Perintah
Tolong jawab: menurut teks kutipan tentang metode Ijmali di bawah, siapa pengarang tafsir Taj Al-Tafsir?

Kitab-kitab tafsir yang termasuk dalam kategori metode Ijmali adalah seperti, kitab tafsir Al-Qur’an Al Karim karangan Muhammad Farid Wajdi, Al Tafsir al Wasith terbitan Majina Al-Buhuts Al-Islamiyyat dan Tafsir Al-Jalalain serta tafsir Taj Al-Tafsir karangan Muhammad Utsman Al-Mirqhuni.[8]

a). Ciri-ciri Metode Ijmali
Secara garis besar metode tafsir ini tidak berbeda jauh dengan metode model pendekatan analisis, letak perbedaannya yang menonjol pada aspek wawasannya. Kalau metode analisis operasional penafsirannya itu tampak hingga mendetail, sedangkan metode global tidak uraian penjelasannya lebih ringkas, sederhana dan tidak berbelit-belit.[9]
Mufasirnya langsung menafsirkan Al-Qur’an dari awal sampai akhir tanpa perbandingan dan penetapan judul. Selain itu tidak terdapat ruang atau kesempatan untuk menjelaskan secara rinci, namun tafsirannya ringkas dan umum, seakan-akan kita masih membaca Al-Qur’an, walaupun sebenarnya yang kita baca adalah kitab tafsirnya.[10]
b). Kelebihan dan Kekurangan Metode Ijmali
Terkait dengan metode ijmali, tafsir dengan model ini mempunyai beberapa kelebihan dan kekurangan. Kelebihannya antaralain; Praktis dan mudah difahami, bebas dari penafsiran berbelit-belit, akrab dengan bahasa Al-Qur’an dan metode ini sangat membantu bagi mereka yang termasuk pada permulaan dalam mempelajari tafsir, dan mereka yang sibuk dalam mencari kebutuhan untuk hidup. Sedangkan kelemahannya, antaralain; Menjadikan petunjuk Al-Qur’an bersifat parsial dan tidak utuh, Tidak ada ruang untuk mengemukakan analisis yang memadai.

Informasi yang Diberikan
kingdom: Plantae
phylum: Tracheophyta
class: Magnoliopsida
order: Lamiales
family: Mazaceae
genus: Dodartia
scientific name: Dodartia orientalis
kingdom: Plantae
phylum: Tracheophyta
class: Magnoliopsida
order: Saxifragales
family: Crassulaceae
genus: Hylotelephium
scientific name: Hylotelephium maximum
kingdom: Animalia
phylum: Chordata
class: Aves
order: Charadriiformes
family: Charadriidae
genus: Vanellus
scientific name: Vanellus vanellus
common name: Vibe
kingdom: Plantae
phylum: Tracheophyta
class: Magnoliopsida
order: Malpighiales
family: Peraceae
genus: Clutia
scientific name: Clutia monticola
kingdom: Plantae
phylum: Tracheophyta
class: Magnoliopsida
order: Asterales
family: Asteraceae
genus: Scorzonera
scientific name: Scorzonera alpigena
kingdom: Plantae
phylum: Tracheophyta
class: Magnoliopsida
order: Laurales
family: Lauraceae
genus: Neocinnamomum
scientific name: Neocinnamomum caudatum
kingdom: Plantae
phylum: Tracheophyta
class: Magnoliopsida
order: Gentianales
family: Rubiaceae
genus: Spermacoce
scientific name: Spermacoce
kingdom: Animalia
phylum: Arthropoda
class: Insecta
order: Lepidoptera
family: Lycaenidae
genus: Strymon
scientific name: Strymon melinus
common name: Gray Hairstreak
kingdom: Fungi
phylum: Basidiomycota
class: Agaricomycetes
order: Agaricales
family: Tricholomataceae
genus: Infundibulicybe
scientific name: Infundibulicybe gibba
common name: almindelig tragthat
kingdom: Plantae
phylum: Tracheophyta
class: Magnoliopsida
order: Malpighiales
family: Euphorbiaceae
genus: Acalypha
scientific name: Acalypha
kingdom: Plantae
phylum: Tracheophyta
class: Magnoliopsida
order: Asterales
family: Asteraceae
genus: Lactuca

Jawaban
Muhammad Utsman Al-Mirqhuni.